Data excerpts:
====

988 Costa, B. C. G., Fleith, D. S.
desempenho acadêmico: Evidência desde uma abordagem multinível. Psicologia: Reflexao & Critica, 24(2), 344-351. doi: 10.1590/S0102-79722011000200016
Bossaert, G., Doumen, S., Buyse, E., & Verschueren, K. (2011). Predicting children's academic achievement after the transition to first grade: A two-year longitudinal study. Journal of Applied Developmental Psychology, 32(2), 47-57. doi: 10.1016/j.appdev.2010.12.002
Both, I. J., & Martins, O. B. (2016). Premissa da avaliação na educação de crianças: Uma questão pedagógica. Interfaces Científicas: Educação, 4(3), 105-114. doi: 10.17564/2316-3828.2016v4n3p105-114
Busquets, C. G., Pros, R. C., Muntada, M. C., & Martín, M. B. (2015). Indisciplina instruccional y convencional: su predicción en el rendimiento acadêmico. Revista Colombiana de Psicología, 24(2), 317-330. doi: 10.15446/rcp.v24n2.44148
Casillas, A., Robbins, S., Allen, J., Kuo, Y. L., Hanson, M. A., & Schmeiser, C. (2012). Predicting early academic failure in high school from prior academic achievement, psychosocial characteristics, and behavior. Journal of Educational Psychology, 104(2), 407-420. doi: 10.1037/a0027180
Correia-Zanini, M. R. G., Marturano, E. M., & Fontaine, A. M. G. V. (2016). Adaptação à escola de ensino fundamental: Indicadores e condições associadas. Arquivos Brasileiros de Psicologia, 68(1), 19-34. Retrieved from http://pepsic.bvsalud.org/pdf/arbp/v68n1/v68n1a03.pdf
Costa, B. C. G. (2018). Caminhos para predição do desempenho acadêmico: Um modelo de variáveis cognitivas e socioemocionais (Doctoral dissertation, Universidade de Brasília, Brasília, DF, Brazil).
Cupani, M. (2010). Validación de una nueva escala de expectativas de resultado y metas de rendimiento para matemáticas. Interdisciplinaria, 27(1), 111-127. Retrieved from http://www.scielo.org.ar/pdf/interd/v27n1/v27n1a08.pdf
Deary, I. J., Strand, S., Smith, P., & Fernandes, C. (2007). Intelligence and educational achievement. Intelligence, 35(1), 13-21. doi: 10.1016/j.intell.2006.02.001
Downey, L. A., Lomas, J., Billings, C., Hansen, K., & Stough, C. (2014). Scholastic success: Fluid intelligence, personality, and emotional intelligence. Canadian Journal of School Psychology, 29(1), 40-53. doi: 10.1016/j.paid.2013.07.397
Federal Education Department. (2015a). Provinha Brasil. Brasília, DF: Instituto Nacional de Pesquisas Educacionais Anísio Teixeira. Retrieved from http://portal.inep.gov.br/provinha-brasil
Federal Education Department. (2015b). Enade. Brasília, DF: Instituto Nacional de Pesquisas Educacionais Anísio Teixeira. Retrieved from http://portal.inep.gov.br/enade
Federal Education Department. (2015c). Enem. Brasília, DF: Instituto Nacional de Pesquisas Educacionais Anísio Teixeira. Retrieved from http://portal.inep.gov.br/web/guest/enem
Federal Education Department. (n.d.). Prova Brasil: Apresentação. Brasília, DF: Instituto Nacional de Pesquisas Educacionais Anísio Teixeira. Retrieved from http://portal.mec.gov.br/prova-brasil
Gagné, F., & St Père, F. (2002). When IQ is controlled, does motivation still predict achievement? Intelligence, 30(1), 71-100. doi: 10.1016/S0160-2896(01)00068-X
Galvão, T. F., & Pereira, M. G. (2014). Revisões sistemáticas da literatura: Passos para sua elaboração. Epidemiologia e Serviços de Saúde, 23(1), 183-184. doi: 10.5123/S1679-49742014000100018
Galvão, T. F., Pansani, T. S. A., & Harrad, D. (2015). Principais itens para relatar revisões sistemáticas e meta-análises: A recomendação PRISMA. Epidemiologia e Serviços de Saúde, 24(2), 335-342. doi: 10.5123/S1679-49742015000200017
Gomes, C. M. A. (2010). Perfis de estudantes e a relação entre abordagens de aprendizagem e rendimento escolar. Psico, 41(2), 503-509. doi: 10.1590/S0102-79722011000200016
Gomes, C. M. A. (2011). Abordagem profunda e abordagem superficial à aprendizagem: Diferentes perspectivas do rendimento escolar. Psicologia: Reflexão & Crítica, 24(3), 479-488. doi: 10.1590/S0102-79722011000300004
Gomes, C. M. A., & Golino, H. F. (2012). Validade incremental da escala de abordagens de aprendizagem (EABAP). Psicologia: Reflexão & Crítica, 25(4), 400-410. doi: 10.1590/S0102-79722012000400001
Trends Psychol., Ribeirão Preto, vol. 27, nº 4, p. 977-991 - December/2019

====

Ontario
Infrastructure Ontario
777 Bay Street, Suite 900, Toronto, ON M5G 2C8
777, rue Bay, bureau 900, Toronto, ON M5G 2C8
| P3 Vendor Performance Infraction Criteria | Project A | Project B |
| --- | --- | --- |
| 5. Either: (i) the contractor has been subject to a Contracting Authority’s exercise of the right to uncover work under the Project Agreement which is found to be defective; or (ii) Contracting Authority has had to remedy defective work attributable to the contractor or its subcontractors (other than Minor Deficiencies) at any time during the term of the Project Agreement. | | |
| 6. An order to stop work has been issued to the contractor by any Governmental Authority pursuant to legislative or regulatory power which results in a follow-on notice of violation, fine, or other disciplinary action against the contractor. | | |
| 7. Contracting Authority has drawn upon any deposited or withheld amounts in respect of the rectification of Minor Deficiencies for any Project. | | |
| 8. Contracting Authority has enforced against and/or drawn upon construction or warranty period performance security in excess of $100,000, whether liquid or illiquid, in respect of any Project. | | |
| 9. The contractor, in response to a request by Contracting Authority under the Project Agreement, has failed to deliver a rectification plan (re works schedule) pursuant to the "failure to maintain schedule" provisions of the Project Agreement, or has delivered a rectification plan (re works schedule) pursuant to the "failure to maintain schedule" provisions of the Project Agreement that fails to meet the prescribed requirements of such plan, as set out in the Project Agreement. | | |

====

▶ Aim of the exercise
Begin with the line above that has "Project B |" and continue through the line that has "contractor. | | |", setting each one down exactly. Stop there.

▶ Result for this task
| P3 Vendor Performance Infraction Criteria | Project A | Project B |
| --- | --- | --- |
| 5. Either: (i) the contractor has been subject to a Contracting Authority’s exercise of the right to uncover work under the Project Agreement which is found to be defective; or (ii) Contracting Authority has had to remedy defective work attributable to the contractor or its subcontractors (other than Minor Deficiencies) at any time during the term of the Project Agreement. | | |
| 6. An order to stop work has been issued to the contractor by any Governmental Authority pursuant to legislative or regulatory power which results in a follow-on notice of violation, fine, or other disciplinary action against the contractor. | | |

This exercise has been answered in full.